▸ **Data to examine**:
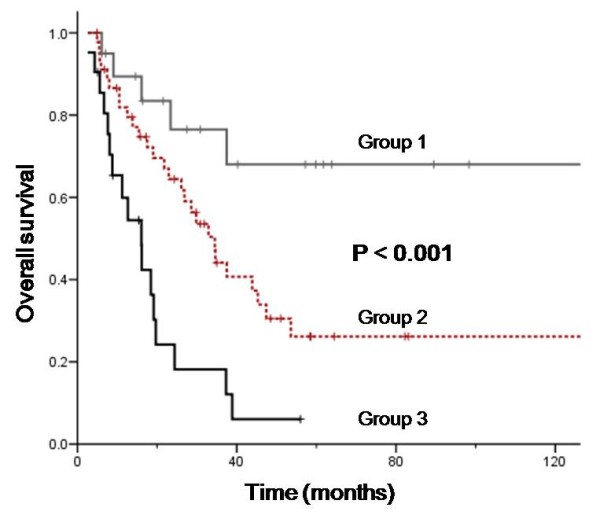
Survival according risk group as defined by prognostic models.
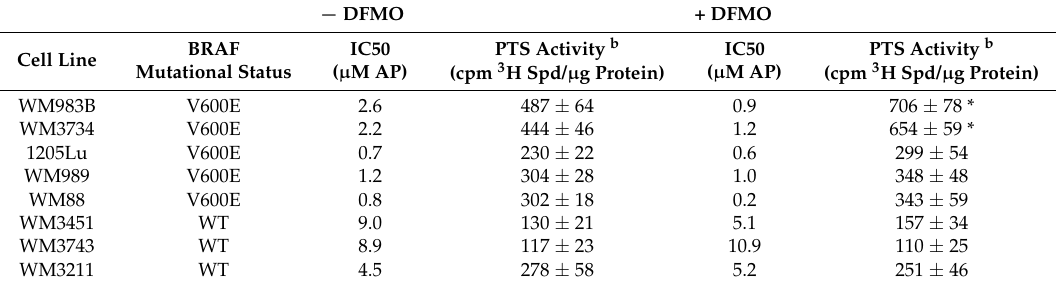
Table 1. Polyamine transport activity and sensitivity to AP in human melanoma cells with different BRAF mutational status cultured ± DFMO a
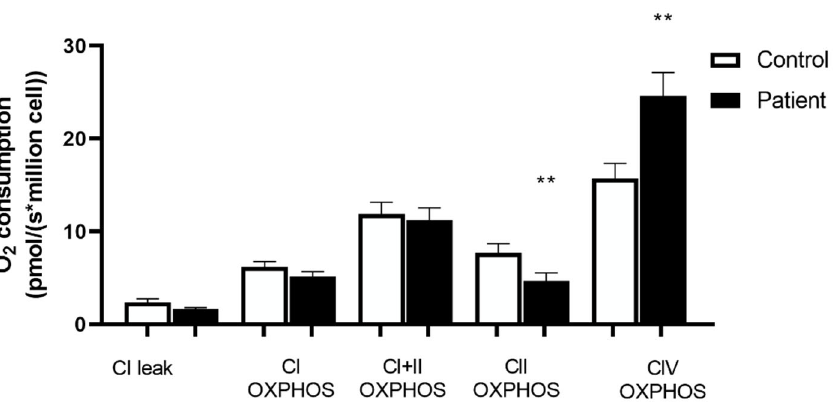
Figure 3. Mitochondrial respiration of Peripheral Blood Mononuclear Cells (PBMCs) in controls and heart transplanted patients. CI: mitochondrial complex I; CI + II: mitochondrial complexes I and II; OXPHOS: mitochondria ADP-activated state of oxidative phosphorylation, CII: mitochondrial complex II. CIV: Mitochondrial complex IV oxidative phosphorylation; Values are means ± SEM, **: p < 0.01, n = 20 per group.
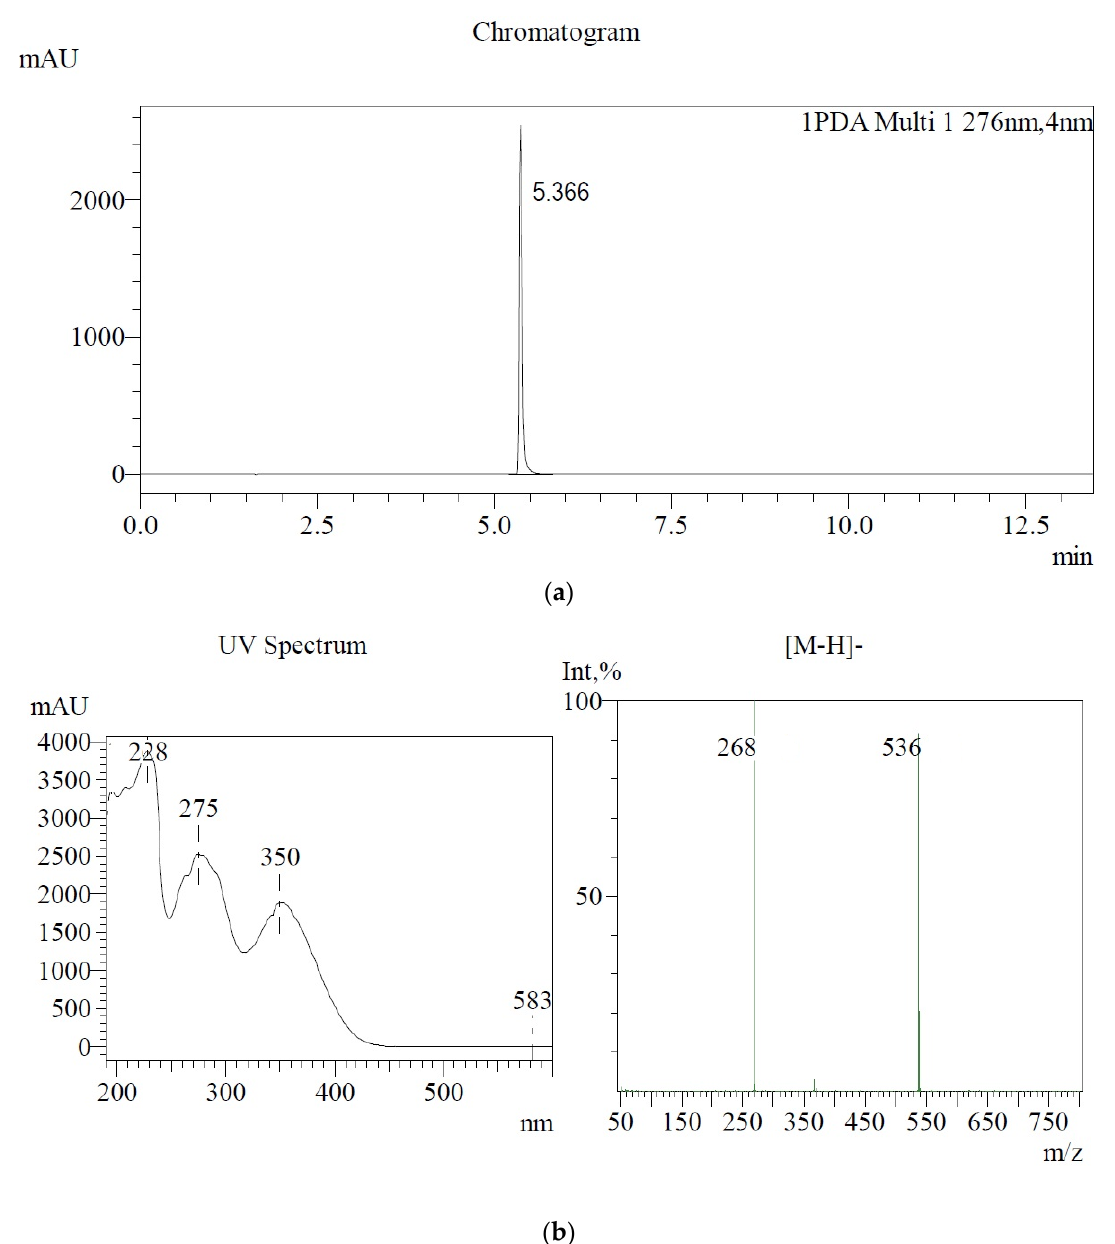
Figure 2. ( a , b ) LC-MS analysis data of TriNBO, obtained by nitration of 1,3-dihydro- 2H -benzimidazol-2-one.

...

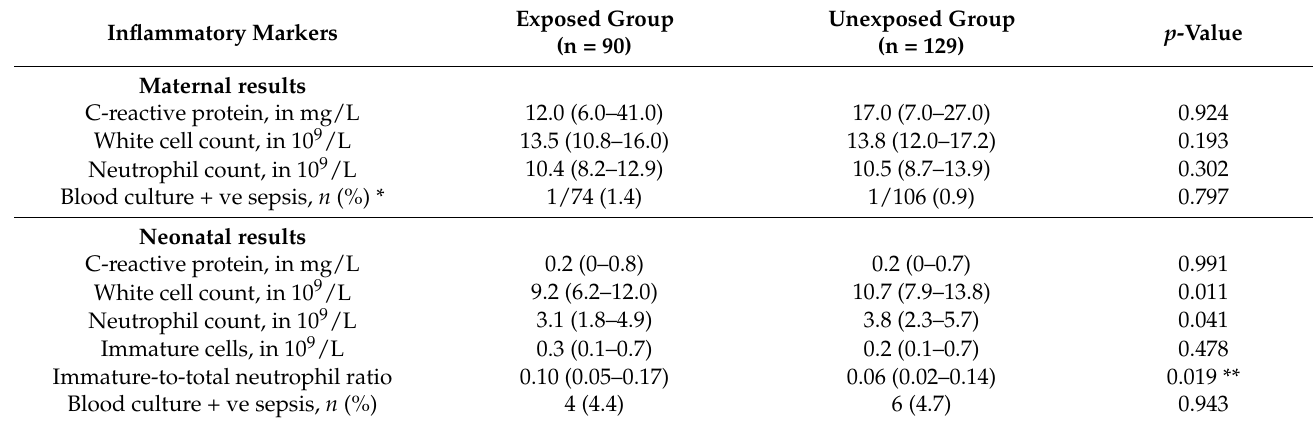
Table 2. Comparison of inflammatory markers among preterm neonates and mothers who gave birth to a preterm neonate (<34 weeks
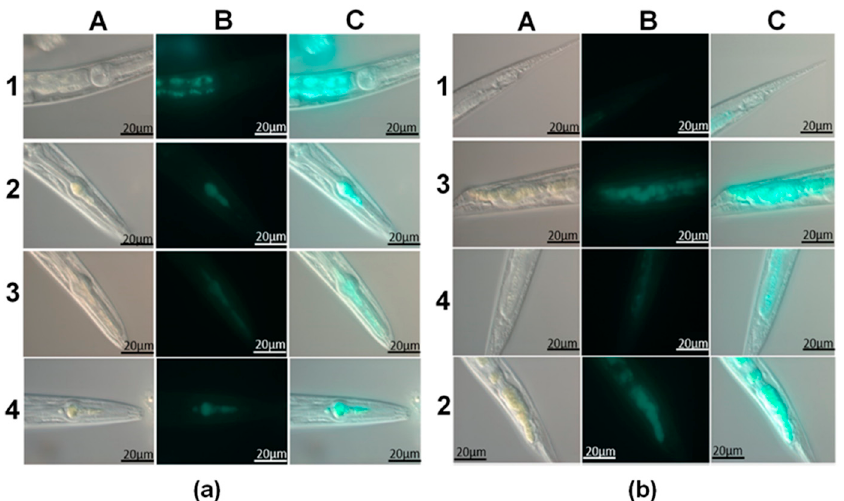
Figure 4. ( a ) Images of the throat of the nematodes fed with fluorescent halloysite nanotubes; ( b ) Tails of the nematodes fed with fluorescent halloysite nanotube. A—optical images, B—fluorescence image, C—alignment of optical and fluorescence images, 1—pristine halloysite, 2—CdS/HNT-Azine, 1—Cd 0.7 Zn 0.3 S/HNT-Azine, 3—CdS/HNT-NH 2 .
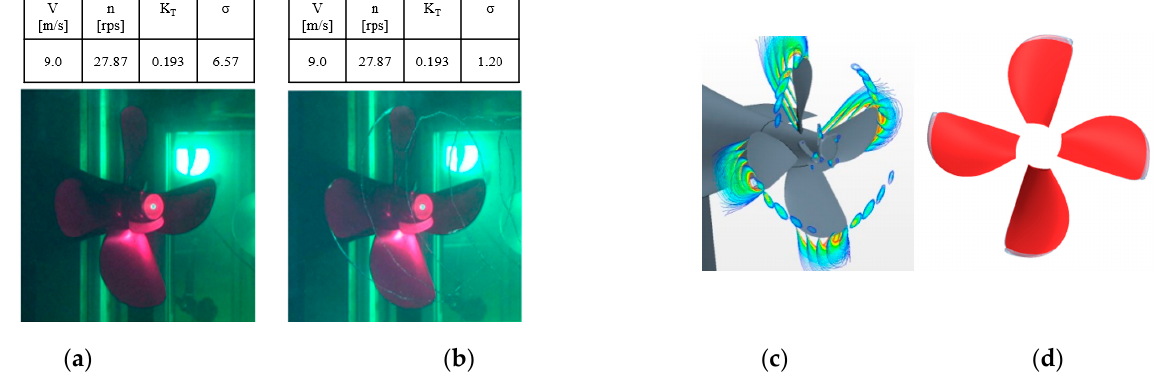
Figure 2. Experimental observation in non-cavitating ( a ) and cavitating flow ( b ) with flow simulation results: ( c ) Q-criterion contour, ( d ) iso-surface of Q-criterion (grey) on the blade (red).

▸ **Assigned task**:
With the pictures omitted, restate word for word the lines above from the line that has "Survival according risk" up to and including the line that has "Figure 2. ( a", and no other lines.

▸ **Exercise response**:
Survival according risk group as defined by prognostic models.
Table 1. Polyamine transport activity and sensitivity to AP in human melanoma cells with different BRAF mutational status cultured ± DFMO a
Figure 3. Mitochondrial respiration of Peripheral Blood Mononuclear Cells (PBMCs) in controls and heart transplanted patients. CI: mitochondrial complex I; CI + II: mitochondrial complexes I and II; OXPHOS: mitochondria ADP-activated state of oxidative phosphorylation, CII: mitochondrial complex II. CIV: Mitochondrial complex IV oxidative phosphorylation; Values are means ± SEM, **: p < 0.01, n = 20 per group.
Figure 2. ( a , b ) LC-MS analysis data of TriNBO, obtained by nitration of 1,3-dihydro- 2H -benzimidazol-2-one.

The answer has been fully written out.